> _Activity_:
This exercise calls for all the entries that follow to be set down exactly, without their images.

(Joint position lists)
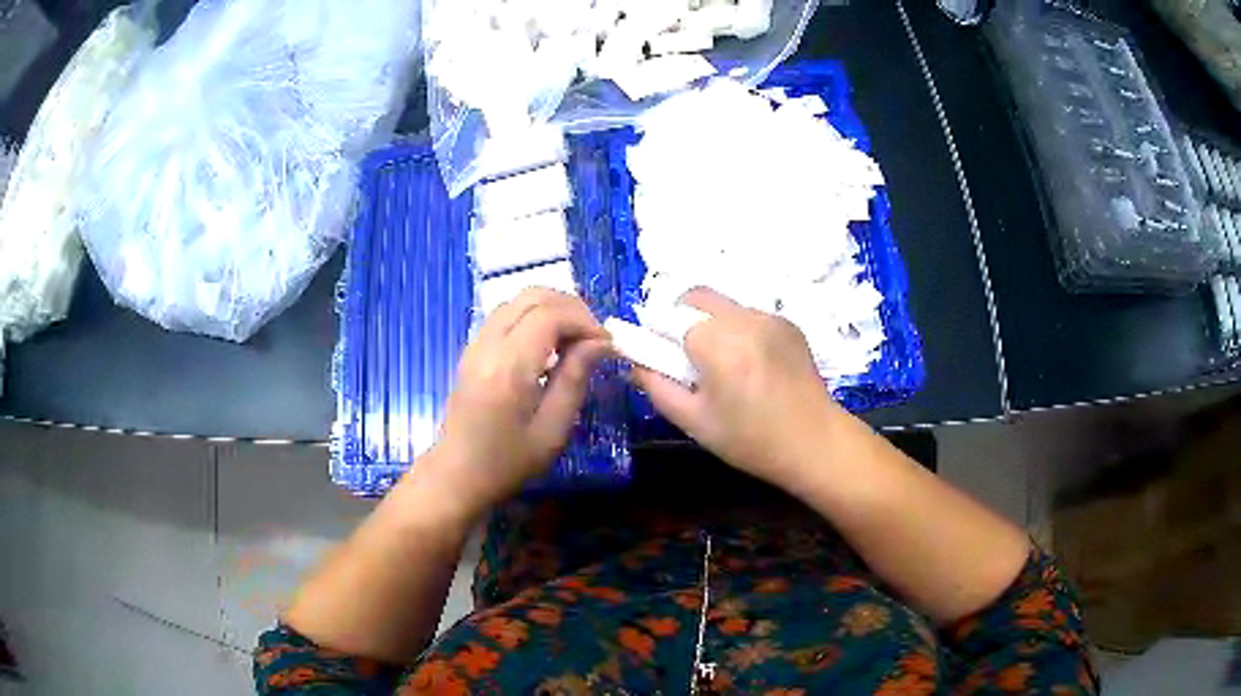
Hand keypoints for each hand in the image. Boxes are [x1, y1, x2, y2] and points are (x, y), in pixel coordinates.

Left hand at [424, 288, 609, 513]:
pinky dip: (534, 317)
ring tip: (575, 339)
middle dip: (571, 307)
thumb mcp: (552, 430)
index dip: (584, 320)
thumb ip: (574, 380)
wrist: (457, 475)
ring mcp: (476, 344)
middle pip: (532, 296)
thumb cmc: (507, 462)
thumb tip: (600, 342)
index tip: (607, 343)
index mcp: (508, 367)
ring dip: (552, 309)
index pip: (550, 315)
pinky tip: (549, 346)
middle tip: (593, 337)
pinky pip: (506, 314)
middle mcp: (488, 345)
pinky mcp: (473, 349)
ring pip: (518, 300)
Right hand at [630, 288, 844, 487]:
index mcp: (718, 344)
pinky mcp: (788, 323)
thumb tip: (634, 361)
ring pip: (723, 305)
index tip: (659, 356)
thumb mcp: (694, 421)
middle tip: (687, 358)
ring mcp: (770, 318)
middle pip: (697, 298)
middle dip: (681, 319)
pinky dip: (738, 330)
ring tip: (723, 365)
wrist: (815, 442)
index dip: (657, 333)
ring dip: (711, 323)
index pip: (669, 316)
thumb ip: (656, 385)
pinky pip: (749, 315)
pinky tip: (751, 364)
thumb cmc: (750, 440)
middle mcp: (744, 319)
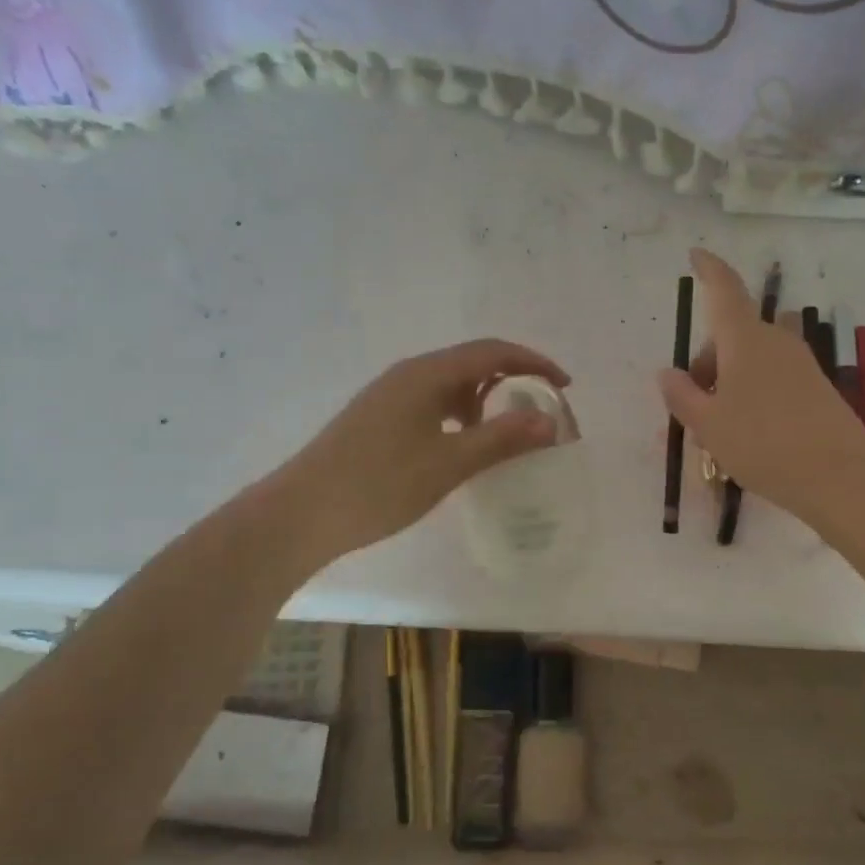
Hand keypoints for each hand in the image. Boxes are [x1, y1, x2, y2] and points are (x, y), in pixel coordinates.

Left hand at [275, 339, 570, 565]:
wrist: (300, 513)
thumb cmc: (378, 485)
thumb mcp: (448, 463)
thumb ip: (502, 438)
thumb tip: (550, 421)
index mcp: (426, 374)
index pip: (492, 351)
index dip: (533, 362)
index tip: (564, 385)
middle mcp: (408, 374)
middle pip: (472, 362)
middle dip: (513, 379)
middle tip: (541, 409)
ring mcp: (390, 395)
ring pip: (451, 384)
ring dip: (486, 398)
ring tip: (507, 430)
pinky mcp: (379, 417)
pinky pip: (432, 402)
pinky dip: (460, 414)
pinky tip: (463, 445)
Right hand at [657, 248, 864, 524]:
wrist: (841, 478)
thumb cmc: (763, 445)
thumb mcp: (709, 425)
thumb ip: (682, 396)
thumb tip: (668, 372)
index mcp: (745, 340)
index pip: (724, 290)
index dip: (709, 269)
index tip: (696, 254)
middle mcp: (775, 341)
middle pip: (731, 335)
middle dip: (706, 361)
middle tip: (692, 406)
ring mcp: (799, 363)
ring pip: (750, 358)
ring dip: (727, 380)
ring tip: (716, 428)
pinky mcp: (815, 386)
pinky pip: (771, 376)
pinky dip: (750, 392)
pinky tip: (746, 432)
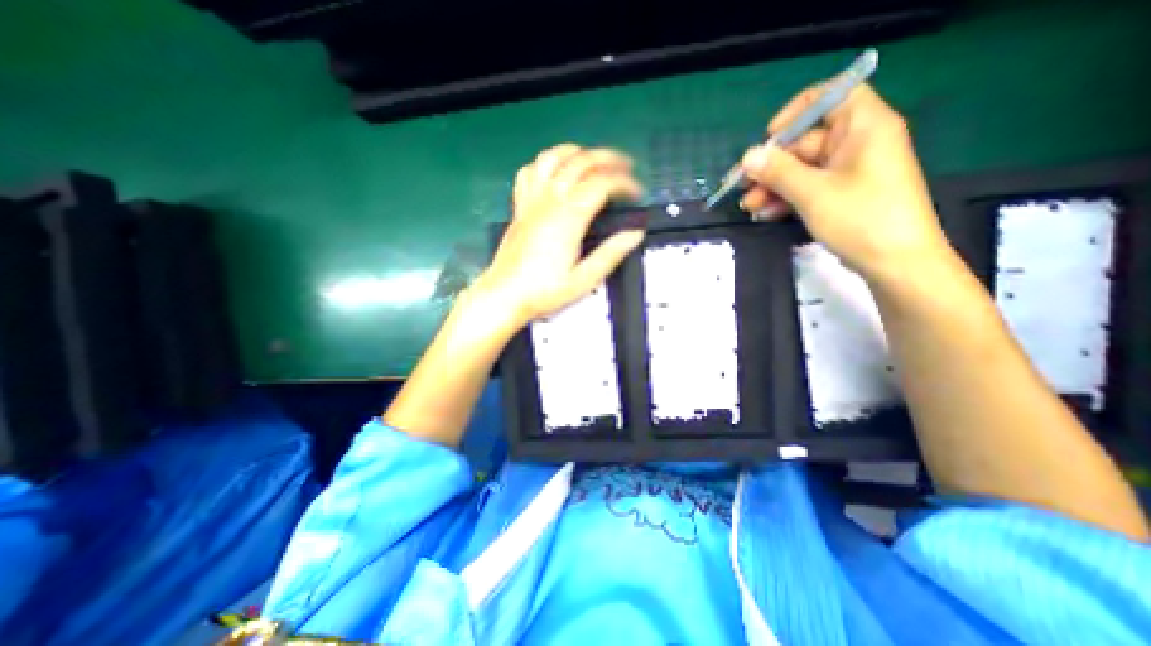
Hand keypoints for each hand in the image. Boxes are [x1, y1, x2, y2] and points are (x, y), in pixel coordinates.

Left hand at [472, 143, 642, 330]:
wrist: (505, 295)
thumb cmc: (544, 291)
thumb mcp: (584, 280)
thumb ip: (610, 254)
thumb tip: (635, 233)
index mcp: (568, 219)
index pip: (601, 184)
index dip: (624, 183)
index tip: (637, 193)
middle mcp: (549, 202)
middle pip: (580, 162)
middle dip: (608, 159)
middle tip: (626, 167)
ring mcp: (531, 201)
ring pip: (553, 158)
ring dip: (578, 153)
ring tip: (594, 161)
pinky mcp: (520, 207)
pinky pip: (530, 172)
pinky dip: (546, 163)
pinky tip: (556, 171)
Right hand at [738, 82, 954, 280]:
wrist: (895, 262)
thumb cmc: (860, 218)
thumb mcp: (813, 192)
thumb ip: (778, 171)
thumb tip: (748, 156)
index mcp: (863, 127)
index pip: (831, 97)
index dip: (797, 112)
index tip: (769, 137)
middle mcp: (856, 143)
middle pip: (805, 142)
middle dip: (771, 165)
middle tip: (742, 187)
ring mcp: (848, 171)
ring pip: (801, 169)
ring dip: (772, 187)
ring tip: (750, 207)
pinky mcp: (841, 194)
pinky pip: (807, 188)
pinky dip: (786, 198)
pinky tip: (765, 214)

> _Output for this task_:
Hand keypoints for each hand in the image. Boxes are [x1, y1, x2, y2] and points are (x, y), in pixel coordinates.

Left hand at [424, 288, 609, 513]:
pinky dip: (534, 317)
ring tip: (575, 339)
middle dip: (571, 307)
thumb mcp: (552, 430)
index dip: (584, 320)
thumb ip: (574, 380)
wrist: (457, 475)
ring mcp: (476, 344)
middle pip: (532, 296)
thumb cmc: (507, 462)
thumb tip: (600, 342)
index tip: (607, 343)
index mcp: (508, 367)
ring dip: (552, 309)
index pip: (550, 315)
pinky tip: (549, 346)
middle tip: (593, 337)
pinky pip: (506, 314)
middle mcp: (488, 345)
pinky mcp: (473, 349)
ring pip: (518, 300)
Right hand at [630, 288, 844, 487]:
index mcp: (718, 344)
pinky mcp: (788, 323)
thumb tip: (634, 361)
ring pip: (723, 305)
index tip: (659, 356)
thumb mcp: (694, 421)
middle tip: (687, 358)
ring mcp: (770, 318)
middle pip: (697, 298)
middle dip: (681, 319)
pinky dip: (738, 330)
ring tip: (723, 365)
wrist: (815, 442)
index dip: (657, 333)
ring dip: (711, 323)
index pip: (669, 316)
thumb ip: (656, 385)
pinky pip: (749, 315)
pinky tip: (751, 364)
thumb cmc: (750, 440)
middle mcp: (744, 319)
Hand keypoints for each hand in the image. Boxes are [x1, y1, x2, y2] and points are (x, y), in pixel coordinates.

Left hand at [275, 339, 570, 565]:
wrist: (300, 513)
thumb cmc: (378, 485)
thumb mcp: (448, 463)
thumb ip: (502, 438)
thumb tip: (550, 421)
index mcp: (426, 374)
index pip: (492, 351)
index dip: (533, 362)
index tip: (564, 385)
middle mcp: (408, 374)
middle pip: (472, 362)
middle dip: (513, 379)
middle tip: (541, 409)
ring mcp: (390, 395)
ring pip: (451, 384)
ring dip: (486, 398)
ring tip: (507, 430)
pinky mcp: (379, 417)
pinky pip: (432, 402)
pinky dip: (460, 414)
pinky tip: (463, 445)
Right hand at [657, 248, 864, 524]:
wrist: (841, 478)
thumb cmc: (763, 445)
thumb mcp: (709, 425)
thumb ip: (682, 396)
thumb tip: (668, 372)
index mcp: (745, 340)
index pip: (724, 290)
index dip: (709, 269)
index tip: (696, 254)
middle mcp: (775, 341)
middle pip: (731, 335)
middle dip: (706, 361)
middle tip: (692, 406)
ring mcp: (799, 363)
ring pip: (750, 358)
ring dip: (727, 380)
ring tip: (716, 428)
pinky mcp: (815, 386)
pinky pip: (771, 376)
pinky dip: (750, 392)
pinky tip: (746, 432)
Hand keypoints for each hand in the image. Boxes are [x1, y1, x2, y2] and points are (x, y), in pixel coordinates.

Left hand at [472, 143, 642, 330]:
wrist: (505, 295)
thumb cmc: (544, 291)
thumb mcp: (584, 280)
thumb ip: (610, 254)
thumb tip: (635, 233)
index mcp: (568, 219)
index pip: (601, 184)
index dip: (624, 183)
index tip: (637, 193)
middle mcp: (549, 202)
middle pip: (580, 162)
middle dip: (608, 159)
middle tip: (626, 167)
ring mcp: (531, 201)
ring pip: (553, 158)
ring dip: (578, 153)
ring tip: (594, 161)
pinky mcp: (520, 207)
pinky pip: (530, 172)
pinky dip: (546, 163)
pinky tip: (556, 171)
Right hand at [738, 82, 954, 280]:
wrist: (895, 262)
thumb cmc: (860, 218)
thumb mcp: (813, 192)
thumb ip: (778, 171)
thumb tip: (748, 156)
index mcp: (863, 127)
index pip: (831, 97)
index dip: (797, 112)
index tip: (769, 137)
middle mcp: (856, 143)
middle pip: (805, 142)
middle dip: (771, 165)
middle tip: (742, 187)
ring mcp: (848, 171)
ring pip: (801, 169)
ring dip: (772, 187)
ring tip: (750, 207)
pinky mcp: (841, 194)
pinky pip: (807, 188)
pinky dip: (786, 198)
pinky tip: (765, 214)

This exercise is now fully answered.